Continuano gli spin-off di Black Hammer che, analizzando aspetti finora poco noti o non ancora rivelati di questo universo, contribuiscono a gettare una nuova luce su Spiral City e i suoi incredibili abitanti.
Dopo Sherlock Frankenstein e la Legione del Male, giunge dunque Dottor Andromeda e il Regno dei Domani Perduti (Doctor Andromeda and the Kingdom of Lost Tomorrows), miniserie di quattro numeri pubblicata da Dark Horse nel 2018, scritta da Jeff Lemire e disegnata da Max Fiumara.
James Robinson, il Dottor Andromeda, è uno dei più grandi eroi della Golden Age: ha contribuito a debellare la minaccia nazista ed è stato uno dei membri fondatori del primo supergruppo della storia.
Ma, al termine di una missione nello spazio, l'eroe finisce in maniera avventata in un buco nero e, quando torna a casa, scopre che - se lui è rimasto giovane - sulla Terra sono passati diciotto anni. La moglie e il figlio lo odiano per essere stati abbandonati per così tanto tempo e chiudono ogni rapporto con lui.
Decenni dopo James Robinson sta ancora cercando di ricucire i rapporti con il figlio, ma ormai sembra troppo tardi perché quest'ultimo è affetto da un male incurabile. Ci potrà essere una redenzione per il Dottor Andromeda?
Il concetto di legacy, del manto di un eroe che può passare a qualcun altro, è stato presente nel fumetto americano - e nella narrativa in generale - fin dagli albori. Questo spiega la presenza di molti giovani sidekick durante la Golden Age, idea che oggi ci appare folle (ragazzini che consapevolmente vengono mandati a rischiare la vita combattendo il crimine?).
Jeff Lemire adotta e riadatta questo concetto, dandogli una nuova dimensione, più in sintonia con le atmosfere di Black Hammer, ovviamente. Stavolta il personaggio di riferimento è lo Starman della Golden Age, ma non così come originariamente pensato, bensì la reinterpretazione moderna attuata da James Robinson a partire dagli anni '90, dove il manto dell'eroe veniva preso dal figlio (magari un giorno ne parleremo su questi lidi).

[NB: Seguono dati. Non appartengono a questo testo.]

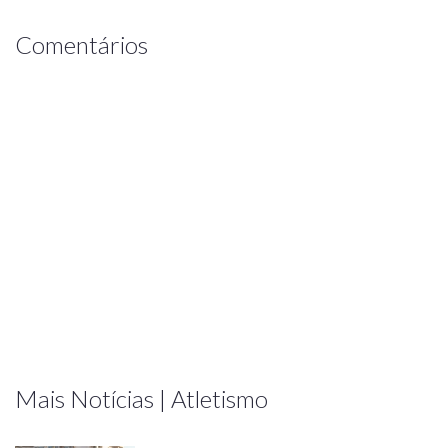
Comentários
Mais Notícias | Atletismo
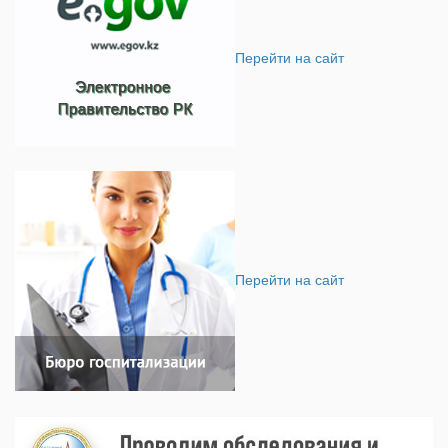
Перейти на сайт
Перейти на сайт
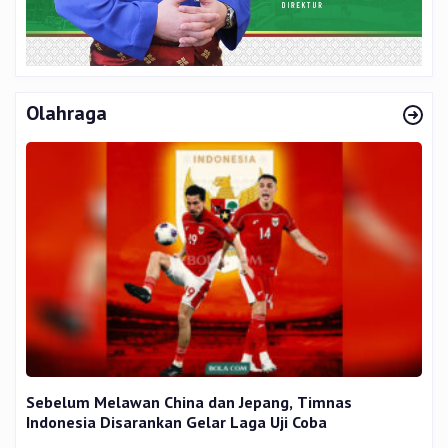
Olahraga
Sebelum Melawan China dan Jepang, Timnas
Indonesia Disarankan Gelar Laga Uji Coba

Il fatto, dunque, che il protagonista di questa storia porti proprio quel nome non è un caso. Insomma, la reinterpretazione di una reinterpretazione.
Inoltre vi è anche un chiaro omaggio al corpo delle Lanterne Verdi, qui più nella versione Bronze Age che in quella Silver.
Detto questo, il Dottor Andromeda - rispetto alle altre personalità abbastanza borderline che abbiamo visto nelle storie principali - risulta come l'eroe più classico di questo universo, essendo forse profondamente radicato in quella Golden Age da cui non è mai sfuggito, mentre il tempo sfrecciava attorno a lui.
E questa miniserie che lo riguarda è incentrata sulle tematiche familiari, sulle perdite che si possono subire quando un dovere verso altre persone prevale sulle necessità personali e quelle dei propri cari. Ed ecco dunque giungere la tematica, molto cara al fumetto americano e non solo, del padre che deve recuperare il rapporto col figlio.
Proprio mentre quel tempo a disposizione, a cui il Dottor Andromeda ha cercato di sfuggire per tutta la vita, si stringe sempre più. La ricerca di una redenzione personale porta dunque l'eroe ad esaminare la propria esistenza passata per trovare la risposta alla domanda se sia stato davvero un buon genitore, oltre che un eroe perfetto.
In ultima analisi, se James Robinson sia stato un bravo essere umano, oppure se quella sua umanità sia andata perduta nel buco nero, insieme ai diciotto anni che hanno caratterizzato la sua scomparsa.